Based the book of the same name, If I Stay takes a dramatic turn early on in the movie when Mia’s family is involved in a nasty car accident. She finds herself in an out-of-body experience, watching as the paramedics wheel her body off to the hospital. Eventually, we learn that the rest of her family doesn’t make it (not really a spoiler) and she has to decide if she wants to come back to this world as an orphan or if she wants to leave with her family to the great beyond.
The tale is told by intermittently switching between flashback sequences, most of which explore Mia’s relationship with her boyfriend, and the out-of-body experience at the hospital. It’s clear enough that teenage girls are the target demographic for a film like this, offering a balance between moments of nervous giggles, some teenage drama, and a “too cool” boyfriend to swoon over. This is certainly a very different character than Hit-Girl from the Kick-Ass movies and Chloe Grace Moretz provides levity and sentiment to a decidedly flawed film that drags on about 30 minutes too long.

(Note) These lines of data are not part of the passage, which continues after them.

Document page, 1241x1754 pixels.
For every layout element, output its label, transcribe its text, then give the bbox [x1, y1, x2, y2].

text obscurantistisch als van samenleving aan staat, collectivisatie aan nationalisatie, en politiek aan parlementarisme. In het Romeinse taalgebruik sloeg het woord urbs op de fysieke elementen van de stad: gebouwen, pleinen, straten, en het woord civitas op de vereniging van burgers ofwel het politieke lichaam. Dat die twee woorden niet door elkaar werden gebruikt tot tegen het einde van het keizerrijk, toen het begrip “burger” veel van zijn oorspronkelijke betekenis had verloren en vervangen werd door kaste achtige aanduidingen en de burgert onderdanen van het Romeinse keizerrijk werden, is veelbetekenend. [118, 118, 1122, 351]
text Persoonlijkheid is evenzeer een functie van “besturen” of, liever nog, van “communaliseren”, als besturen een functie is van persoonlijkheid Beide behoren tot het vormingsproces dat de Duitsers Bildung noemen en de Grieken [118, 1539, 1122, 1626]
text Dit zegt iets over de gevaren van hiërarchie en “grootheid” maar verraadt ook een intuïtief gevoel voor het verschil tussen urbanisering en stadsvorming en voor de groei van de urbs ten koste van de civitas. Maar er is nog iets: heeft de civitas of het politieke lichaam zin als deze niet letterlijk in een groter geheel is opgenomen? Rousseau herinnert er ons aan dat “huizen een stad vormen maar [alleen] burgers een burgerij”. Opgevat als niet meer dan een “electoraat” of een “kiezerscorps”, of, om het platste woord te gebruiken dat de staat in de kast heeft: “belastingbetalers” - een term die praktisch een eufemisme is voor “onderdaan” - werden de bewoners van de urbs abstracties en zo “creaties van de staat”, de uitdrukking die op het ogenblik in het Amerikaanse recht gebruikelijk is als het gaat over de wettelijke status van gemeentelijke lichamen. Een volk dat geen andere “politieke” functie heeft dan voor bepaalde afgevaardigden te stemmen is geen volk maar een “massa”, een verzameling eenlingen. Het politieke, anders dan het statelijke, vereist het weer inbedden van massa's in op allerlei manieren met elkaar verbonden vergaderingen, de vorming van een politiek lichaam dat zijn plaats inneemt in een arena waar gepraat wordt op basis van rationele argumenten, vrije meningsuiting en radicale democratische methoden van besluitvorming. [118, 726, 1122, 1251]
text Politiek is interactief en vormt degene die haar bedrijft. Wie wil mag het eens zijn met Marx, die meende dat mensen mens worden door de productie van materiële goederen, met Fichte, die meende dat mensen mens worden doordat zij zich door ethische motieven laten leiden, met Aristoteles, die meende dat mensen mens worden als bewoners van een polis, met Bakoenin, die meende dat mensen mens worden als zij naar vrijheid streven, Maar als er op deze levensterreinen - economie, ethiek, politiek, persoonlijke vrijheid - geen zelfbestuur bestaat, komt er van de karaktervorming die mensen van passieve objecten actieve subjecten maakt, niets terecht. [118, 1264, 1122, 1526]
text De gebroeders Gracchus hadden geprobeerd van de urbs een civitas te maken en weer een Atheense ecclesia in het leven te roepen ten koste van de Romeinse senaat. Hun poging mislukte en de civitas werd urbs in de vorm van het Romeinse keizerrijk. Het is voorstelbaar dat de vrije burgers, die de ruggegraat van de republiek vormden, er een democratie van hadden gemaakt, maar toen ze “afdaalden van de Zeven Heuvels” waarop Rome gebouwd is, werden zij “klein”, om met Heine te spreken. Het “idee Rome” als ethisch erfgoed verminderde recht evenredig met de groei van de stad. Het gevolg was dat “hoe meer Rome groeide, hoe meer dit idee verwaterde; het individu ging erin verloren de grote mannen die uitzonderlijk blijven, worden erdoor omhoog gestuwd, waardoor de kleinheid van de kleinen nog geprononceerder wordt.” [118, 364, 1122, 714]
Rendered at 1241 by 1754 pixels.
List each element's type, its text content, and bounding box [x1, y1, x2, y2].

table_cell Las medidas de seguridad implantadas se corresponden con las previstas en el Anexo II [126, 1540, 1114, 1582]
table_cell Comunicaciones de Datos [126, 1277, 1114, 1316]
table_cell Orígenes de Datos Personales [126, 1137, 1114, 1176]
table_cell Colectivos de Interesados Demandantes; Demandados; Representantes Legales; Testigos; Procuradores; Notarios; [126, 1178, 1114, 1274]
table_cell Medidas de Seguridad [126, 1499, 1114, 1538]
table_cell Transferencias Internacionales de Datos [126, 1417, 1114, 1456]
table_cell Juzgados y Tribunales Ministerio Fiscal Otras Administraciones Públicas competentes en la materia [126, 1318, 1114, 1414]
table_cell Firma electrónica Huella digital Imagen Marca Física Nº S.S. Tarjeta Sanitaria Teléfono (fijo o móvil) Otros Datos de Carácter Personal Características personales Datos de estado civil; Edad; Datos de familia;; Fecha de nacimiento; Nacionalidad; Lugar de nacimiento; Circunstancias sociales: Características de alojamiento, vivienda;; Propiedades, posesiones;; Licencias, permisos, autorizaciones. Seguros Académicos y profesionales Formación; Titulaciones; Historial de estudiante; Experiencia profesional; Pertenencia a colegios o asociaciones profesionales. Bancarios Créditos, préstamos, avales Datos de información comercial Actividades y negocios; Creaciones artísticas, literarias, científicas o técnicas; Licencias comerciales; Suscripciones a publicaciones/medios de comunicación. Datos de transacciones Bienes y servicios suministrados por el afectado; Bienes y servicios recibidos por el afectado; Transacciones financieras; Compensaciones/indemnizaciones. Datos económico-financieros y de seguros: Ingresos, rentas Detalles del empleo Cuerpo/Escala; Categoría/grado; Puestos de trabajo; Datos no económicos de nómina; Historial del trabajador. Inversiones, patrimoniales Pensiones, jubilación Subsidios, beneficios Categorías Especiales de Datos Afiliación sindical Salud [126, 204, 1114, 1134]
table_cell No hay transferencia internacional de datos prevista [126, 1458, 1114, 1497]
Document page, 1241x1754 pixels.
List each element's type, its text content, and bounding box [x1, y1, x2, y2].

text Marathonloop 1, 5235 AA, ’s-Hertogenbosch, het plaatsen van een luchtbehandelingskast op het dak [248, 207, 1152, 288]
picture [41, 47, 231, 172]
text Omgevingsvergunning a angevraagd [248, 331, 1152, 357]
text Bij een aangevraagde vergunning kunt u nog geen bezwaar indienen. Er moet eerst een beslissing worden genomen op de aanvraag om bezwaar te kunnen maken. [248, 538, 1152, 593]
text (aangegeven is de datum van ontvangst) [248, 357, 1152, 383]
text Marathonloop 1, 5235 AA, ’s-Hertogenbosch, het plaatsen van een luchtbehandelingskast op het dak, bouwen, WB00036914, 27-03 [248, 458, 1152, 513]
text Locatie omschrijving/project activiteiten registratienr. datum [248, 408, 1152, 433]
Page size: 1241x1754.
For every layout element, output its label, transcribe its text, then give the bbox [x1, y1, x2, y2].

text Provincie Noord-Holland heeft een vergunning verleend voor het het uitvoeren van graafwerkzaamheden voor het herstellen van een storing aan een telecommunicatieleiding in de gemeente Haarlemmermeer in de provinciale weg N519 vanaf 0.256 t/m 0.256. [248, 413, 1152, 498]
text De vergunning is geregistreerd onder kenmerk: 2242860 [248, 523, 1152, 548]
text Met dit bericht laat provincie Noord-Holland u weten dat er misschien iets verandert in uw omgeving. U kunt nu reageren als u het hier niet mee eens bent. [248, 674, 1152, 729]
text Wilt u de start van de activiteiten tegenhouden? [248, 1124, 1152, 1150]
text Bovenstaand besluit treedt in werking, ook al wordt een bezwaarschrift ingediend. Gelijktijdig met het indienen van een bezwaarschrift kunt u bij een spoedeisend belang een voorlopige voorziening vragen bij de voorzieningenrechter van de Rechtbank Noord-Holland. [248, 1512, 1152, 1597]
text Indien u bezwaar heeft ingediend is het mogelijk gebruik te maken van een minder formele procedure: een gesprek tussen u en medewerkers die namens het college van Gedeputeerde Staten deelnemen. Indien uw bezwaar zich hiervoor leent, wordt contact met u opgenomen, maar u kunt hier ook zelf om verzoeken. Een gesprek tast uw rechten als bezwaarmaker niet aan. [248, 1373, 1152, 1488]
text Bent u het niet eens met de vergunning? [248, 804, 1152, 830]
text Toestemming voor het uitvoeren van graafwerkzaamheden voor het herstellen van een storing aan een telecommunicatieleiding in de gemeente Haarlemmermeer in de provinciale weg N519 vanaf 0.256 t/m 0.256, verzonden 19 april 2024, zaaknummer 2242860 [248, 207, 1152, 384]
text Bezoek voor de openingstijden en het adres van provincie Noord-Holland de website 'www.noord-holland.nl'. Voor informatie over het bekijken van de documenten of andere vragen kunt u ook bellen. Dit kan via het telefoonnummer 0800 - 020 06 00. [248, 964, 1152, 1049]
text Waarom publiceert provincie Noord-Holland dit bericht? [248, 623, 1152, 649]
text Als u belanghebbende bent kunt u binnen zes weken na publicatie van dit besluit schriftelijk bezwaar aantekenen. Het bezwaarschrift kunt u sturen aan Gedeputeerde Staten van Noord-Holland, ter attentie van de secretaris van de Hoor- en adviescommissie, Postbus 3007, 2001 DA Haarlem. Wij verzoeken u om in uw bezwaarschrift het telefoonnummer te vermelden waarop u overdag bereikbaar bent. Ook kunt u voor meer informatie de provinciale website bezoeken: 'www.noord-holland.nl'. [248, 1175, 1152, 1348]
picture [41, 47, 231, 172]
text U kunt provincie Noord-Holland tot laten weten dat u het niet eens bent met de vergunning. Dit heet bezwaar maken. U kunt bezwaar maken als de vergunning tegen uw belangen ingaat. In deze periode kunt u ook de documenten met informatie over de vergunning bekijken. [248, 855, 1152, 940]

You make some choices and some choices make you. Whether or not you allow yourself to be manipulated to tears by this movie is completely up to you, but I swear someone was cutting onions in that theater.
The Giver (2014)
Speaking of teenage drama that takes itself more seriously than most, The Giver is also based on a book. The difference is that we are presented with something of a dystopian utopia where all war, famine, negativity, prejudice, inequality and emotion are stripped away from the citizens. Instead, they are given a community of sameness where jobs are assigned and widespread ignorance dominates. Only one person knows the real truth and he must now “give” that knowledge to the teen designated as the Receiver.
The premise of the film is a promising one and it’s one whose potential you can feel building as the tale progresses. Unfortunately, that potential is never fully realized. We are never given any real explanation why the memories can simply pass from Giver to Receiver by holding hands, for example, and the sloppy final act feels like the screenwriters couldn’t figure out how to wrap up this mess.
“When people are given the freedom to choose,” we are told by Meryl Streep’s Chief Elder character, “they choose wrong. Every time.” Maybe making this movie, after the idea lingered in limbo for so many years and got upstaged by The Hunger Games and even The Matrix, was the wrong choice.
Dim Sum Funeral (2008)
To my knowledge, Dim Sum Funeral is not based on a book targeted at the teenage crowd. Instead, it approaches a topic that is rarely (if ever) covered in a mainstream film: very Americanized Asians struggling to figure out traditional Chinese funeral rites for their recently deceased mother.
It also doesn’t help that these adult siblings really don’t get along and most of them have strayed pretty far from “tradition.” One daughter is with a white guy, another daughter had a child with a black guy, the youngest (I’m assuming) daughter is with another woman, and the lone son is unfaithful to his wife. Much like The Giver and If I Stay, there is indeed promise in this premise, offering a voice to all of us “westernized” Asians. However, just like the other two films, Dim Sum Funeral doesn’t live up to this promise. The acting is stiff, the cinematography is amateur, and the plot twist ultimately lacks impact.
The minimal amount of dim sum in the movie was also disappointing.